Major drawback of RDTs
Suboptimal sensitivity to low parasite density
Inability to accurately differentiate parasitic species and density
Expensive
RDT is a malaria diagnostic tool used for early diagnosis of the disease & it has greatly improved the control & management of the disease. Though reliable, their challenging performance demands for continuous quality control monitoring. This has prompted WHO to recommend QC of RDT by monitoring their test performance using microscopy for at least 20 malaria positive and negative RDT samples.7, 8, 9
Conclusion
Microscopy is the most widely used tool to diagnose malaria and if done meticulously is very sensitive and can detect a parasite level of ≤50/µL (0.001%), moreover it also gives important information to the clinician like species, parasites stages and parasite density.
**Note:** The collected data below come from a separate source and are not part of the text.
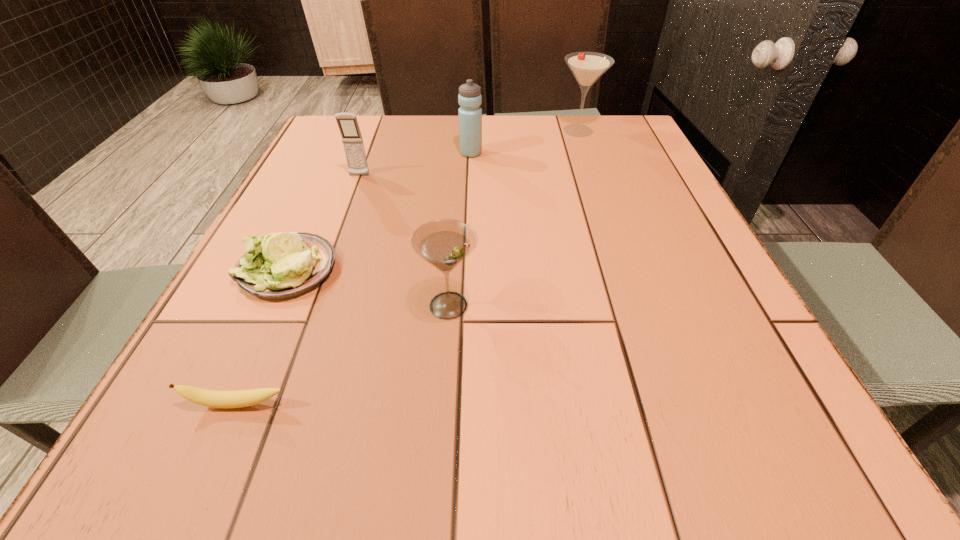
What are the coordinates of `free spot located 0.090m on the left of the water bottle` in the screenshot? It's located at (426, 153).

Where is `free space located on the back of the nearer martini`? free space located on the back of the nearer martini is located at coordinates (452, 259).

Where is `vacant space located 0.370m on the front-facing side of the third farthest object`? The width and height of the screenshot is (960, 540). vacant space located 0.370m on the front-facing side of the third farthest object is located at coordinates (319, 284).

Where is `free space located on the front of the lettuce`? Image resolution: width=960 pixels, height=540 pixels. free space located on the front of the lettuce is located at coordinates (239, 376).

The height and width of the screenshot is (540, 960). Find the location of `martini that is at the far edge`. martini that is at the far edge is located at coordinates (587, 67).

The height and width of the screenshot is (540, 960). Find the location of `water bottle situated at the far edge`. water bottle situated at the far edge is located at coordinates (469, 98).

Locate an element on the screen. The width and height of the screenshot is (960, 540). cellular telephone at the left edge is located at coordinates (348, 125).

At what (x,y) coordinates should I click in order to perform the action: click on lettuce located in the left edge section of the desktop. Please return your answer as a coordinate pair (x, y). The image size is (960, 540). Looking at the image, I should click on (283, 265).

Identify the location of banana situated at the left edge. (211, 398).

The image size is (960, 540). I want to click on object present at the right edge, so click(x=587, y=67).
RDTs are costly when compared to blood smears, cannot assess the response of patients to treatment, are unable to assess parasitic stage and density and also test positive even when the patient is on antimalarial drugs and even with no parasitemia in blood. PCR is also expensive and its TAT is around 10 to 12 hours. These facts limits their use as a screening test for MP in developing countries and makes the old dictum “Blood Smears are the Gold standard for the diagnosis of Malaria” to still hold truth.